My firm has recently been allowed onto the restricted panel of a relatively large bank to deal with commercial and residential lending.

While initially we were instructed solely by the bank and the borrower was separately represented, we have recently been instructed by both borrower and the bank.

The bank's standard certificate on title does not restrict the solicitors' duties to those matters contained in rule 6 (3), and when this issue was raised with the bank in question, it suggested that this could easily be resolved by different solicitors, or partners in the same firm acting for the borrower and the lender.

When this issue was raised with the Law Society ethics department, I was advised that this arrangement would not circumvent the limitation placed on certificates by rule 6 (3), and that only where there were separate firms representing the borrower would the lender rule 6 (3) not apply.
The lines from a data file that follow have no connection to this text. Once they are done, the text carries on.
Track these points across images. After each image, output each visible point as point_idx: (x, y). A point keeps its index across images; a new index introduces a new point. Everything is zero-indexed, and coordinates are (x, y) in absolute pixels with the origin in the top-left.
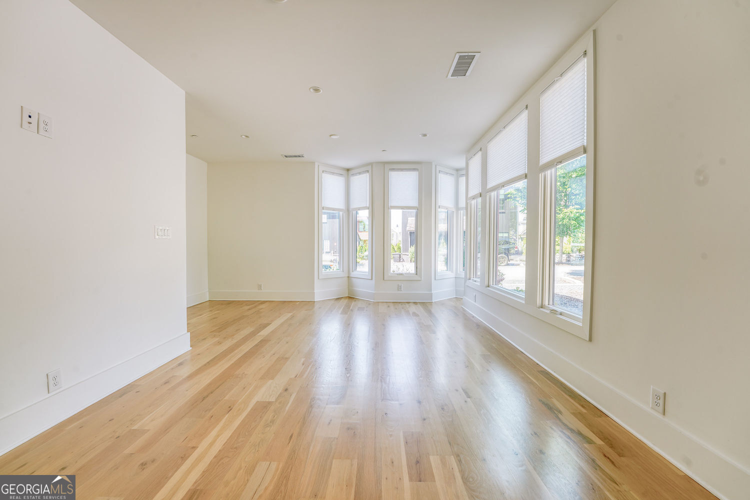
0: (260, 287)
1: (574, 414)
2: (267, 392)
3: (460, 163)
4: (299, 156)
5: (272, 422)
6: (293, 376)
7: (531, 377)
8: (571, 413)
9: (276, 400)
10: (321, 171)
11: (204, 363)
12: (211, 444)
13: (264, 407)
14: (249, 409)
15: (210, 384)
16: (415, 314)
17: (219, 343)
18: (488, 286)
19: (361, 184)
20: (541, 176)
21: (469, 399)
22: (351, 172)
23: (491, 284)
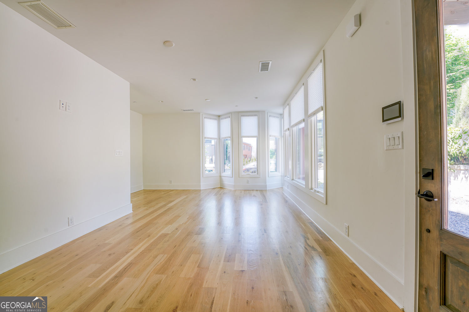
0: (171, 182)
1: (315, 240)
2: (168, 230)
3: (280, 111)
4: (191, 110)
5: (168, 241)
6: (182, 224)
7: (302, 225)
8: (314, 240)
9: (171, 233)
10: (203, 118)
11: (139, 218)
12: (139, 248)
13: (165, 235)
14: (158, 236)
15: (141, 226)
16: (254, 196)
17: (147, 209)
18: (293, 180)
19: (226, 124)
20: (309, 121)
21: (265, 234)
22: (221, 117)
23: (295, 179)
I have been told by the bank that of the 300 or so firms on its panel this issue has only been raised on perhaps five or six occasions by firms and that the majority are happy for different solicitors/partners within a practice to act for the borrower and lender to overcome this difficulty.

Are the majority of firms therefore correct in their assumption that this does not present a problem?

In the unfortunate event that a claim were to be made against my firm by the lender for negligence on the basis of failure to carry out its instructions which exceeded rule 6 (3), would my indemnity insurers still indemnify?